Explicación de una de las fotografías más famosas que se puedan encontrar sobre la guerra y de todo lo que supuso. Convertida en todo un símbolo atemporal sobre el orgullo y la valentia de la sociedad yanqui y sobre todo porque el señor Eastwood se sirve de la anecdota y particular historia que hay tras dicha foto para componer la visión americana sobre el conflicto de Iwo-Jima.
Curioso, por conocer que hay detrás de esa simbólica instantanea pero más interesante aún es como se ganan las guerras.
Uno de los frentes que se abren en cualquier conflicto y que paradojicamente suele ser el más abyecto de todos, es el político.
Supeditado al todopoderoso poder económico, el gobierno se sirve de dicho símbolo, para magnificarlo, controlarlo y manipularlo a su antojo.
Transformandolo en una herramienta para conseguir sus fines sobre la influencia en las masas.
Ese es el ¨quid¨ de esta historia.
El abandono, el egoismo, la vileza, la explotación a las que son sometidas las personas por parte de aquellos que conforman los estamentos más poderosos, una suerte de análisis de aquel viejo refrán: ¨el fín justifica los medios¨.

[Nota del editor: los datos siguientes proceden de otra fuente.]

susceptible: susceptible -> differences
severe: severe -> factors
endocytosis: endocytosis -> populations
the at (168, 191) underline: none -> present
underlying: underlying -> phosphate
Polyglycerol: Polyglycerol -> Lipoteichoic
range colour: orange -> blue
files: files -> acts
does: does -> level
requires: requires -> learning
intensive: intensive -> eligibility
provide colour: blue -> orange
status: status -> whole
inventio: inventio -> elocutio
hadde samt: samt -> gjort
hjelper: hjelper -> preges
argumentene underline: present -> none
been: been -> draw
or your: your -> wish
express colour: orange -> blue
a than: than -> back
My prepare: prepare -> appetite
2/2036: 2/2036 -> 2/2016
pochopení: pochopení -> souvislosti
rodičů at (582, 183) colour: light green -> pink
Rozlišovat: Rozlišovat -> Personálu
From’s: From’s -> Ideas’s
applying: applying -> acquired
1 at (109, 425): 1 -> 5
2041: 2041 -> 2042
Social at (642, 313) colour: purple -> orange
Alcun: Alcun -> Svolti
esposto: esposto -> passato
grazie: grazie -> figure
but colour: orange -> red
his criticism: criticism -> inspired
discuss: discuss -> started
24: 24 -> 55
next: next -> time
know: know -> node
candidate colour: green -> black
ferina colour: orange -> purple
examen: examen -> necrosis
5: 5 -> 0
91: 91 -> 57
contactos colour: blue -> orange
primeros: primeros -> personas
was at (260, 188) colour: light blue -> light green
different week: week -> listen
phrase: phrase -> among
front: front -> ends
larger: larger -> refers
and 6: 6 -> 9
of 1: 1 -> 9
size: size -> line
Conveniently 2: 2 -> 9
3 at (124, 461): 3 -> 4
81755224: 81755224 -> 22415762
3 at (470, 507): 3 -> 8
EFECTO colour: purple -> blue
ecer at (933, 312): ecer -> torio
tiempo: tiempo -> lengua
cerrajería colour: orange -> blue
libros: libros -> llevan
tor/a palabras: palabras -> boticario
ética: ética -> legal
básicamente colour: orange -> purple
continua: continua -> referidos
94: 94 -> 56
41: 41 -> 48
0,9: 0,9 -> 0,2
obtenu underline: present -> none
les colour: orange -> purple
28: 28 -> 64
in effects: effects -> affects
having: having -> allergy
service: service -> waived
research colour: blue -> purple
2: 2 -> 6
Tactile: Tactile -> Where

Una premisa harto interesante, pero por desgracia no del todo bien avenida.
El principal desacierto, es como se conduce esta historia, pues para poder hacerlo de una manera satisfactoria, carece del elemento más importante que una narración necesaria, el personaje.
En este caso son tres, y lo cierto es que son tan planos y esteriotipados en sus roles que resultan poco comunicadores con el espectador.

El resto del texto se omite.